Carpooling sites emerge after new laws passed

New carpooling websites have popped up after new laws were passed three weeks ago allowing motorists to collect money for giving rides.

Ryde and SwiftBack are the two newest kids on the block, joining other carpooling sites such as, Tripda, Executive Car Pool Club, SinJorean CarPool Group and Carpool.

Between them, there are several thousand people who have signed up as either car owners offering to give others a ride, or commuters who want to hitch a ride from someone with a car.

Harvard Business School graduate Terence Zou, 40, started mobile app Ryde, which pairs up the two sides in "real time".

He has partnered insurer Aviva to offer coverage to those who share rides, saying it is possibly the first such coverage in Asia.

Ryde also offers women-only pairings, as some women want to carpool only with other women, he said.

Mr Zou, who is Singaporean, said Ryde is managed by a team of five. "We want to be the next Airbnb and Uber of Asia, to be created out here from Singapore."

The new laws state that it is illegal for drivers to solicit passengers on the road, in public spaces or in carparks.

A vehicle is primarily for the motorist's own use and not for the purpose of offering paid rides.

Also, the destinations of passengers must be clarified before the journey and drivers cannot offer more than two rides a day.

Lastly, the laws allow drivers to accept monetary compensation or payment in kind for offering rides - though it should not be for profit.

"The amount or the value of any benefit in kind that the person collects from the passenger as payment does not exceed the cost and expenses incurred for the carriage of the passenger," reads the statute.

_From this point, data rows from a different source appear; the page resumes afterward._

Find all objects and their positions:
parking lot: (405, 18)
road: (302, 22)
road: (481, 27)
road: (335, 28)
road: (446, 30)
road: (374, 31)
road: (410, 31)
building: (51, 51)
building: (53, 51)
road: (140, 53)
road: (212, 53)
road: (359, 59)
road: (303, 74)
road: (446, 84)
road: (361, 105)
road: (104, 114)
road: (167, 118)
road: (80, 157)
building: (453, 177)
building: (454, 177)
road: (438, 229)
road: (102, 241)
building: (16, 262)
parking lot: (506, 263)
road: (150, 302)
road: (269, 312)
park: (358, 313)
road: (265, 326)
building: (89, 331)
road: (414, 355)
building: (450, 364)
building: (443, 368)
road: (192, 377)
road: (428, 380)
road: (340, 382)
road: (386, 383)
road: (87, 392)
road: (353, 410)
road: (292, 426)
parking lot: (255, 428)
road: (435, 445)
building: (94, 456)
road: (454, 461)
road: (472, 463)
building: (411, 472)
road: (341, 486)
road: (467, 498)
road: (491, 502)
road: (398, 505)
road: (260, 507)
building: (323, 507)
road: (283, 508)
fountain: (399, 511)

If there is more than one passenger in the car, the total payment must not exceed the expenses incurred for the trip - such as the cost of fuel or Electronic Road Pricing (ERP) charges.

Architecture student Hyu Lim, 22, is one who has jumped on the carpooling bandwagon.

He took a break from university to work on a few technology start-ups, including SwiftBack.

"With MRT breakdowns, higher ERP charges and higher petrol duties hogging the news of late, we thought ride sharing would be a good idea," he said.

"It allows people to defray the cost of driving and is also good for the environment."

The Singaporean, who taught himself computer coding, said he is "hoping to build something that would change social, economic and environmental innovation".

Technopreneur Moh Hon Meng, 46, was among the first in the carpooling scene here. He started in 2012.

He said there has been "a big spike in new users" since news of the new regulations broke in the first week of this month.

"Normally, we have about 400 new users a month. This month, the number stands at 1,474, and there are still a few days to go."